I shouldn’t have to take something off my menu because some idiots out there are overfishing; that’s their job
Communities are sustainable too and you need to think about that. I buy my lobsters from Stonington Lobster on Deer Island in Maine and they’re part of a little community with farmers, teachers, firemen, and so on, and if they had to sell their produce locally then Stonington Lobster would not be there. Those fishermen understand that and they value their ability to manage their fishing to ensure it’s all sustainable. I shouldn’t have to worry about sustainability. The people chefs buy from are the ones who should be concerned about sustainability. I shouldn’t have to take something off my menu because some idiots out there are overfishing; that’s their job. If I have to control sustainability out of our oceans then what the hell’s everybody else doing?
Where do you see your menus headed in future? Are you constantly trying to come up with something new?
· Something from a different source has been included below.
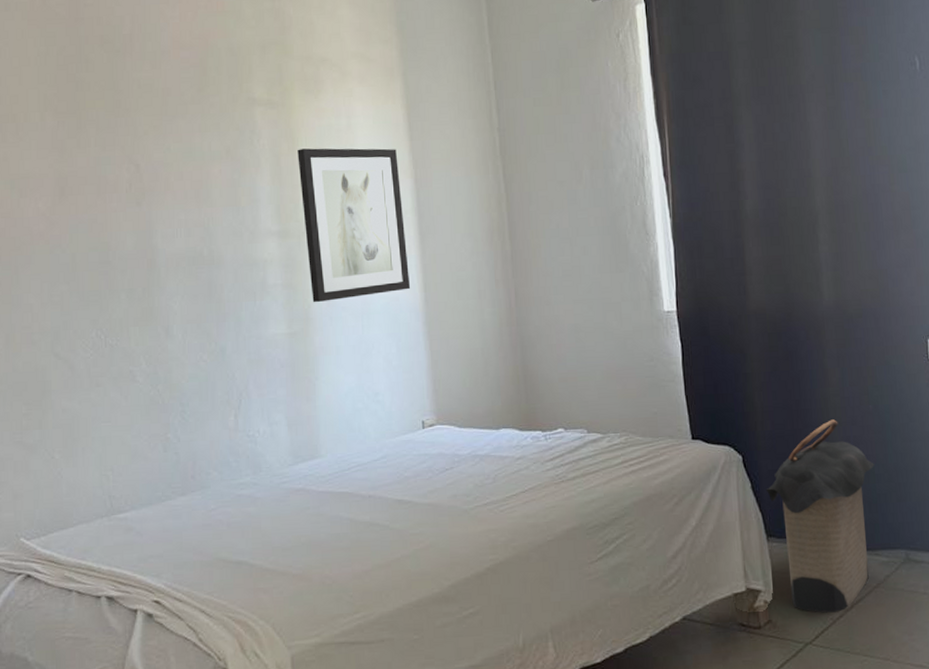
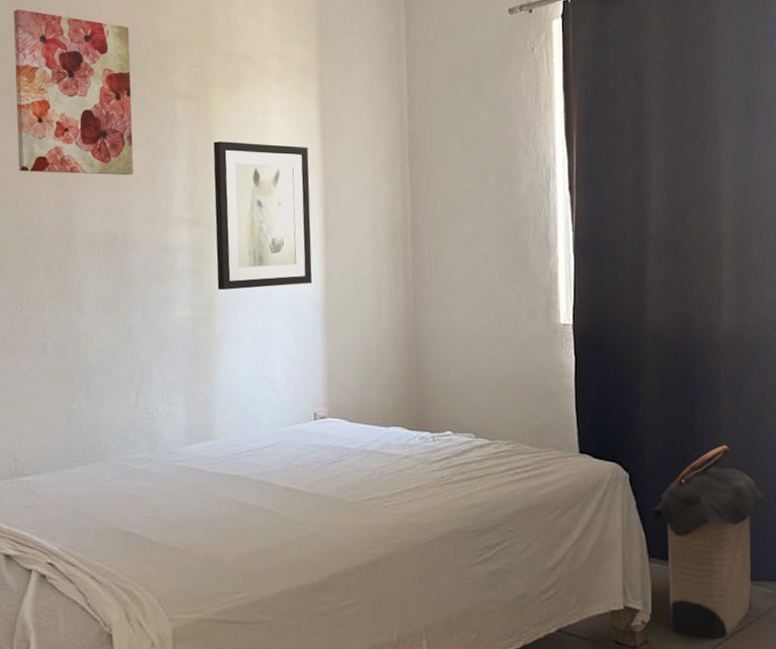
wall art: none [72,22,215,193] -> present [13,9,134,175]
There is nothing new. What’s new?
Ferran Adrià did some new things and I’m sure if you go to Heston Blumenthal’s restaurant The Fat Duck you’ll find something you haven’t eaten elsewhere
Sure, I know Heston but that’s not new, it’s just a reinterpretation of what’s old. Heston finds his influence in history, sometimes in books, sometimes in fairy tales. His consommé, for example – you pour hot water on the coin and it becomes this beautiful consommé – but bouillon cubes have been around for decades, he’s just repackaged it. I love Heston, he’s very clever and one of my best friends and his restaurant in terms of progressive cuisine is probably the one I appreciate the most. But it’s not that progressive when you think about it, it’s just being clever about the way you serve things.
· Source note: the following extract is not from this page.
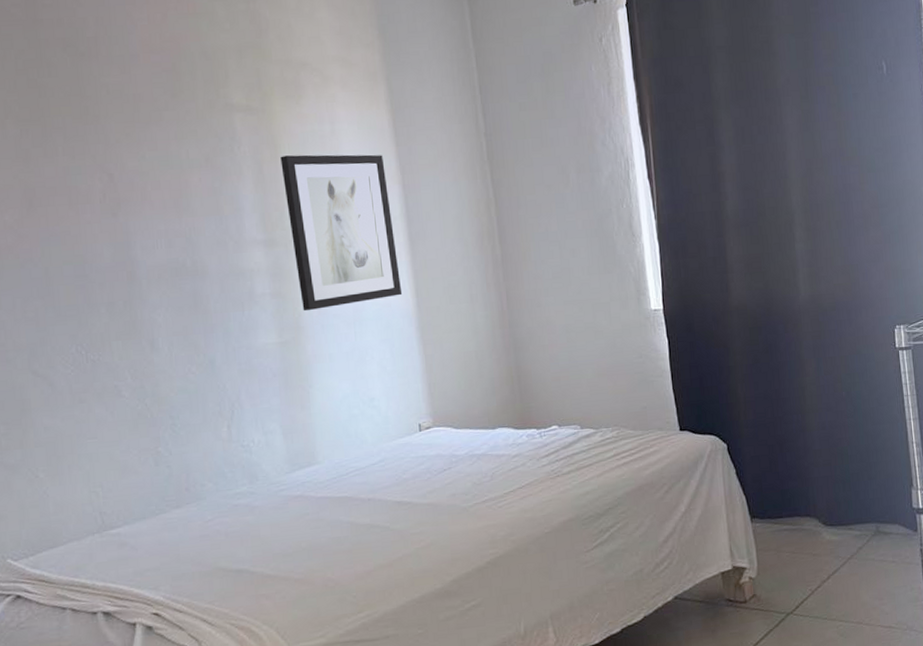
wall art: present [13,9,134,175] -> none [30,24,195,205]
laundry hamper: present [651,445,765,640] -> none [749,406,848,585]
And then Ferran Adrià became famous for what? Foam?
Right, do people really think that was new? I mean for cripes’ sake, how many times have you had a cappuccino? There’s been foam on cappuccinos for generations. You’re influenced and inspired by things that you see, but it doesn’t make it new and that really needs to be understood. There’s nothing that I do that’s new. What we do is try to be influenced and look for inspiration, but inspiration only happens very rarely in your life. How many times have you been truly inspired? I think I’ve been inspired only three or four times in my whole life.
Ferran Adrià became famous for what? Foam? Do people really think that was new? How many times have you had a cappuccino?
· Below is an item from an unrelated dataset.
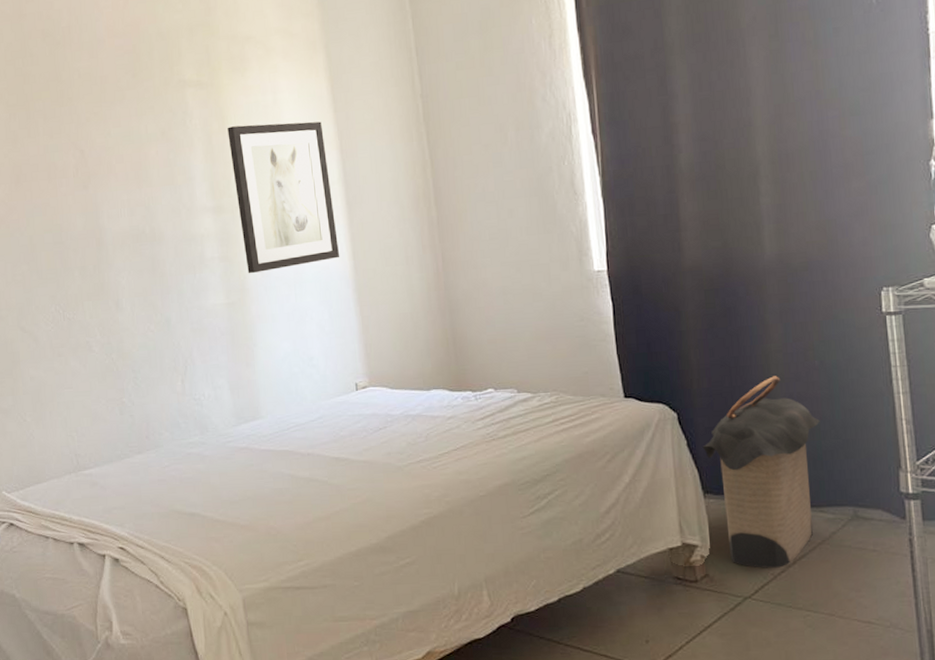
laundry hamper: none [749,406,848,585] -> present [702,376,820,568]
So you’re just part of a long linage and are carrying it on?
You have to be aware of what’s around you in order to be inspired and it’s OK, I don’t think anybody truly creates anything, that’s left to whatever you believe in and however the world got here, because there’s nothing new and everything that’s here has always been here…
You just repackage it…
Right, and different ways of manipulating it and that’s fine. But it’s food, what new food’s out there? Sure, you can cross a tangerine with a lemon and create a hybrid, but not as far as new food.
Finally, would you weigh in on a debate about whether baked beans have a place in a fry-up?
Oh, I look forward to eating breakfast in the UK and having a fry-up partly because of baked beans. In America we grew up on baked beans and going back to what we were talking about earlier, it’s a reference point to things you’re familiar with. Beans in a fry-up? Fine with me, but it’s one of the genuine things that I think is unique to the UK. There’s a certain amount of affection for something like that and there’s a tradition and history there. I like that kind of stuff.